SET PROBLEM :: Recast all of the records below as a numbered list, one item per line, and leave out the blank lines.

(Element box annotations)
————————
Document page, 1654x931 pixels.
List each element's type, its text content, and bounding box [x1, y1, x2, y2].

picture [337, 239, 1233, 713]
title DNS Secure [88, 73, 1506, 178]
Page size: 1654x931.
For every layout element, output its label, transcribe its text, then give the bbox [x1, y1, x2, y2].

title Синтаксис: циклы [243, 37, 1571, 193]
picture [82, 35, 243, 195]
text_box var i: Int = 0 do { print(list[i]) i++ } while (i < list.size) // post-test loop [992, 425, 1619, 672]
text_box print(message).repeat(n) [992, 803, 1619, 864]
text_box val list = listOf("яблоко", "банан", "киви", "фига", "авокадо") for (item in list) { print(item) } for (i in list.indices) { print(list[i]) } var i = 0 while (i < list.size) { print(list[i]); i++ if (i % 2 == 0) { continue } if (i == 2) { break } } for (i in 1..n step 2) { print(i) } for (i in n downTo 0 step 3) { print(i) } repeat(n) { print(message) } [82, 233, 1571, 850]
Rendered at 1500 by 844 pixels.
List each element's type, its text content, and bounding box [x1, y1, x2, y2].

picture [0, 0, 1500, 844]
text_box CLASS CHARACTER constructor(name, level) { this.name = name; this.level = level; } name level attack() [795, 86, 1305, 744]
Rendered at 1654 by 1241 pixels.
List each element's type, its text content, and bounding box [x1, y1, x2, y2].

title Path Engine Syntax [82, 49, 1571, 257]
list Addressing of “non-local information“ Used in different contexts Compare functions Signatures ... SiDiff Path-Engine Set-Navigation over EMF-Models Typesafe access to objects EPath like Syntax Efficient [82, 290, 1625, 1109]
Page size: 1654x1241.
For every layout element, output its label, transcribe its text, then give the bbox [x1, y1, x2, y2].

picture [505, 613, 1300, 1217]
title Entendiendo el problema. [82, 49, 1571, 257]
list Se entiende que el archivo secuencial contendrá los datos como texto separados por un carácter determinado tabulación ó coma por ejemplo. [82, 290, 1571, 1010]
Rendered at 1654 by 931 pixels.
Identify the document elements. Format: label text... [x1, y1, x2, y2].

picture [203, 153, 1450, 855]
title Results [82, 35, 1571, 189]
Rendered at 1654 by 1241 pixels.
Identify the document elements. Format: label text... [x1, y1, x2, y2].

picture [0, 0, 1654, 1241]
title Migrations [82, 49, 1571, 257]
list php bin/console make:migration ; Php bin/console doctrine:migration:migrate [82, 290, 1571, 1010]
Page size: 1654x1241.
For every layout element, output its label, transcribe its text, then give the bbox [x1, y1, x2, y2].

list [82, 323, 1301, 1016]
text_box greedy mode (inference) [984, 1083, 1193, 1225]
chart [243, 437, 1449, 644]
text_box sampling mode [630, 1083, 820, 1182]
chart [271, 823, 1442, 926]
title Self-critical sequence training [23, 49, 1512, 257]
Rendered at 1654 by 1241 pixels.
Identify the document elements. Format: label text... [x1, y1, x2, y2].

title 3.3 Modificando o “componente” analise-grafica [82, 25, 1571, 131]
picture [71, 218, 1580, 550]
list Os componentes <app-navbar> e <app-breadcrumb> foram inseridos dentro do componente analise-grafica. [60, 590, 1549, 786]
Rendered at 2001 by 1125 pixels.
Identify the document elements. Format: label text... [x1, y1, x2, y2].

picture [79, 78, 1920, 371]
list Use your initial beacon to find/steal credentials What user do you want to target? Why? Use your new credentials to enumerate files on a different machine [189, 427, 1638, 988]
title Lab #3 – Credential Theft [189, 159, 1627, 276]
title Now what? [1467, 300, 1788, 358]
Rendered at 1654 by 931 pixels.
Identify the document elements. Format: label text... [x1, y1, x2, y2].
————————
TASK RESULT ::
1. Document page, 1654x931 pixels.
2. List each element's type, its text content, and bounding box [x1, y1, x2, y2].
3. picture [337, 239, 1233, 713]
4. title DNS Secure [88, 73, 1506, 178]
5. Page size: 1654x931.
6. For every layout element, output its label, transcribe its text, then give the bbox [x1, y1, x2, y2].
7. title Синтаксис: циклы [243, 37, 1571, 193]
8. picture [82, 35, 243, 195]
9. text_box var i: Int = 0 do { print(list[i]) i++ } while (i < list.size) // post-test loop [992, 425, 1619, 672]
10. text_box print(message).repeat(n) [992, 803, 1619, 864]
11. text_box val list = listOf("яблоко", "банан", "киви", "фига", "авокадо") for (item in list) { print(item) } for (i in list.indices) { print(list[i]) } var i = 0 while (i < list.size) { print(list[i]); i++ if (i % 2 == 0) { continue } if (i == 2) { break } } for (i in 1..n step 2) { print(i) } for (i in n downTo 0 step 3) { print(i) } repeat(n) { print(message) } [82, 233, 1571, 850]
12. Rendered at 1500 by 844 pixels.
13. List each element's type, its text content, and bounding box [x1, y1, x2, y2].
14. picture [0, 0, 1500, 844]
15. text_box CLASS CHARACTER constructor(name, level) { this.name = name; this.level = level; } name level attack() [795, 86, 1305, 744]
16. Rendered at 1654 by 1241 pixels.
17. List each element's type, its text content, and bounding box [x1, y1, x2, y2].
18. title Path Engine Syntax [82, 49, 1571, 257]
19. list Addressing of “non-local information“ Used in different contexts Compare functions Signatures ... SiDiff Path-Engine Set-Navigation over EMF-Models Typesafe access to objects EPath like Syntax Efficient [82, 290, 1625, 1109]
20. Page size: 1654x1241.
21. For every layout element, output its label, transcribe its text, then give the bbox [x1, y1, x2, y2].
22. picture [505, 613, 1300, 1217]
23. title Entendiendo el problema. [82, 49, 1571, 257]
24. list Se entiende que el archivo secuencial contendrá los datos como texto separados por un carácter determinado tabulación ó coma por ejemplo. [82, 290, 1571, 1010]
25. Rendered at 1654 by 931 pixels.
26. Identify the document elements. Format: label text... [x1, y1, x2, y2].
27. picture [203, 153, 1450, 855]
28. title Results [82, 35, 1571, 189]
29. Rendered at 1654 by 1241 pixels.
30. Identify the document elements. Format: label text... [x1, y1, x2, y2].
31. picture [0, 0, 1654, 1241]
32. title Migrations [82, 49, 1571, 257]
33. list php bin/console make:migration ; Php bin/console doctrine:migration:migrate [82, 290, 1571, 1010]
34. Page size: 1654x1241.
35. For every layout element, output its label, transcribe its text, then give the bbox [x1, y1, x2, y2].
36. list [82, 323, 1301, 1016]
37. text_box greedy mode (inference) [984, 1083, 1193, 1225]
38. chart [243, 437, 1449, 644]
39. text_box sampling mode [630, 1083, 820, 1182]
40. chart [271, 823, 1442, 926]
41. title Self-critical sequence training [23, 49, 1512, 257]
42. Rendered at 1654 by 1241 pixels.
43. Identify the document elements. Format: label text... [x1, y1, x2, y2].
44. title 3.3 Modificando o “componente” analise-grafica [82, 25, 1571, 131]
45. picture [71, 218, 1580, 550]
46. list Os componentes <app-navbar> e <app-breadcrumb> foram inseridos dentro do componente analise-grafica. [60, 590, 1549, 786]
47. Rendered at 2001 by 1125 pixels.
48. Identify the document elements. Format: label text... [x1, y1, x2, y2].
49. picture [79, 78, 1920, 371]
50. list Use your initial beacon to find/steal credentials What user do you want to target? Why? Use your new credentials to enumerate files on a different machine [189, 427, 1638, 988]
51. title Lab #3 – Credential Theft [189, 159, 1627, 276]
52. title Now what? [1467, 300, 1788, 358]
53. Rendered at 1654 by 931 pixels.
54. Identify the document elements. Format: label text... [x1, y1, x2, y2].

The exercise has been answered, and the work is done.